══ Selected text
A Chinese hacker used USB sticks to steal data from hotel guests and sold it on a freelancing site

FAN Editor

People take pictures of paramilitary officers marching in formation in Tiananmen Square in Beijing, China.

Thomas Peter | Reuters

The following is a modified excerpt from CNBC cybersecurity reporter Kate Fazzini’s “Kingdom of Lies: Unnerving Adventures in the World of Cybercrime, ” which is now available wherever books are sold.

Bo Chou, now working somewhere else in Asia, says he feels like his past life was boring. He’s had no interest, he says, in regaling people with tales of his time as a hacker for China’s People’s Liberation Army. (Some names, locations and personal details have been changed to protect confidential sources.)

The rare few people who actually do know this about him press him for information, but he doesn’t budge.

It’s not just because it’s supposed to be secretive. It is. It’s because it was boring, utilitarian, cog-in-a-wheel stuff.
════
#### [Jobs]
1) Copy the passage of the excerpt about the Chinese hacker between "People take pictures" and "books are sold.", inclusive.
2) Go on with the excerpt about the Chinese hacker, picking up after its final sentence.
══ Entries provided
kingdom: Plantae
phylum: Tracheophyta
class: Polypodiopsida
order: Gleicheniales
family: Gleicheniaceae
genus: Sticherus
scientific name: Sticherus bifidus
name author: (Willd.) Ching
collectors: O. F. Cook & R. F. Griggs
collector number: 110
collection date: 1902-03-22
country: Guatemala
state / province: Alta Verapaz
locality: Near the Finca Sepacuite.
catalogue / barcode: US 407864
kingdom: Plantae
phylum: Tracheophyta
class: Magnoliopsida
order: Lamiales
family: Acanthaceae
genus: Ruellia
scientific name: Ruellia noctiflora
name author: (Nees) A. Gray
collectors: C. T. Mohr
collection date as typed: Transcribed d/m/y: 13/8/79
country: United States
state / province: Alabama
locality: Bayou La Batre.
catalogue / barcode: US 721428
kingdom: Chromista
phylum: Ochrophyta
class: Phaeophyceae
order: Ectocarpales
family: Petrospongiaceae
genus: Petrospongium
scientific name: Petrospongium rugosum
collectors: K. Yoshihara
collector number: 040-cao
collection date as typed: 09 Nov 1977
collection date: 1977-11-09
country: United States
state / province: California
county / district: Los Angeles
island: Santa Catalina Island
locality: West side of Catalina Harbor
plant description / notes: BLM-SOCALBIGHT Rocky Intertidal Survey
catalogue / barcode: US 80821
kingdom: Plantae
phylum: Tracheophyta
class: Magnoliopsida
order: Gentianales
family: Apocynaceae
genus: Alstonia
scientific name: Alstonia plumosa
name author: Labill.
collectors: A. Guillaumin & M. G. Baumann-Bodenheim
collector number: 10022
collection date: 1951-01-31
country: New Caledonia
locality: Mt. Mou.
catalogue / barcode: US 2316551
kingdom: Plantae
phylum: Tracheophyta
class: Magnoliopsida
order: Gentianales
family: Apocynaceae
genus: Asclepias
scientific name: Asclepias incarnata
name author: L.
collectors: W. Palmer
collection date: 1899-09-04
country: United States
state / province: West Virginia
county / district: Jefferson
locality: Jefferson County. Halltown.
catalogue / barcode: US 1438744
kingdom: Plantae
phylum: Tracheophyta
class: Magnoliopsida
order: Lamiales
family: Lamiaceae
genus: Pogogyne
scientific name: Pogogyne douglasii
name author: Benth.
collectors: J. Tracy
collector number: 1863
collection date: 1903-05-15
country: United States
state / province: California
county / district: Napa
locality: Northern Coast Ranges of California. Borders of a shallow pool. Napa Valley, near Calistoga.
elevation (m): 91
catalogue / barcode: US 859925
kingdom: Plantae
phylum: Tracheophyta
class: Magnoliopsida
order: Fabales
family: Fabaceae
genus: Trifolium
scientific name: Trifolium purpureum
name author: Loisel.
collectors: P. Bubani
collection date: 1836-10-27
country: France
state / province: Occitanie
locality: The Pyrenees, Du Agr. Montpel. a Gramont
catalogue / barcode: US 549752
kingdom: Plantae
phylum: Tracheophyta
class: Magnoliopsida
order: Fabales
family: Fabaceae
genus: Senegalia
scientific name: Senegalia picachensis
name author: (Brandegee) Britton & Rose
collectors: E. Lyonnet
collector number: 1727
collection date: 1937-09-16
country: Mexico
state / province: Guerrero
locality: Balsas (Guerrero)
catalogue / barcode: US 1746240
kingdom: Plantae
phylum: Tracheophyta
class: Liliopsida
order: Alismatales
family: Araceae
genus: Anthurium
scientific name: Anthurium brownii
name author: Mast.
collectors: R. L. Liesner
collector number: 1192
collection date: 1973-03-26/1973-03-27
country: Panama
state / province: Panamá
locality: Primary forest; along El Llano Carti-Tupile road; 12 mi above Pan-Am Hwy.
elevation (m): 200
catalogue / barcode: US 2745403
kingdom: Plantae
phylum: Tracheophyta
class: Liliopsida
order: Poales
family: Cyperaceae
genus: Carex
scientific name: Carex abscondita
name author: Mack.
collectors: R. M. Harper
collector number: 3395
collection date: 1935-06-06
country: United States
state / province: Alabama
════
#### [Answers for the exercise]
1)
People take pictures of paramilitary officers marching in formation in Tiananmen Square in Beijing, China.

Thomas Peter | Reuters

The following is a modified excerpt from CNBC cybersecurity reporter Kate Fazzini’s “Kingdom of Lies: Unnerving Adventures in the World of Cybercrime, ” which is now available wherever books are sold.

2)
Now the Russians, that’s what Bo wants to talk about.

He was always more interested in the Russians, he says, because they are flashier. After his work in the Army, it was Russian hackers he looked to for inspiration. Bad boys.

Tupac and camp

Bo remembers back around 2012, he started following the exploits of a well-known “carder,” Valery Romanov. Carders are criminals who steal credit card numbers from those breaches against major retailers that you’ve heard of. The carder then sells the information on the dark web or uses the number to purchase easy-to-sell commodities like mobile phones, tires or gift cards, which they can convert to cash.

The carders are flashy and not averse to posting their success on social media. They post selfies with stacks of cash or next to fancy cars. Valery Romanov poses in one next to a cash counting machine, and throws up a gang sign with his free hand. He posts memes featuring Tupac Shakur lyrics. It’s pure camp. Bo is jealous.

Valery is fun and ultra-capitalist with a persona much bigger than anyone working in a Chinese hack farm could ever dream of. Bo doesn’t want to emulate him. Just enjoy the show. He gets interested in rap music because of Romanov.

Then Romanov disappears. Captured on some island by the American FBI.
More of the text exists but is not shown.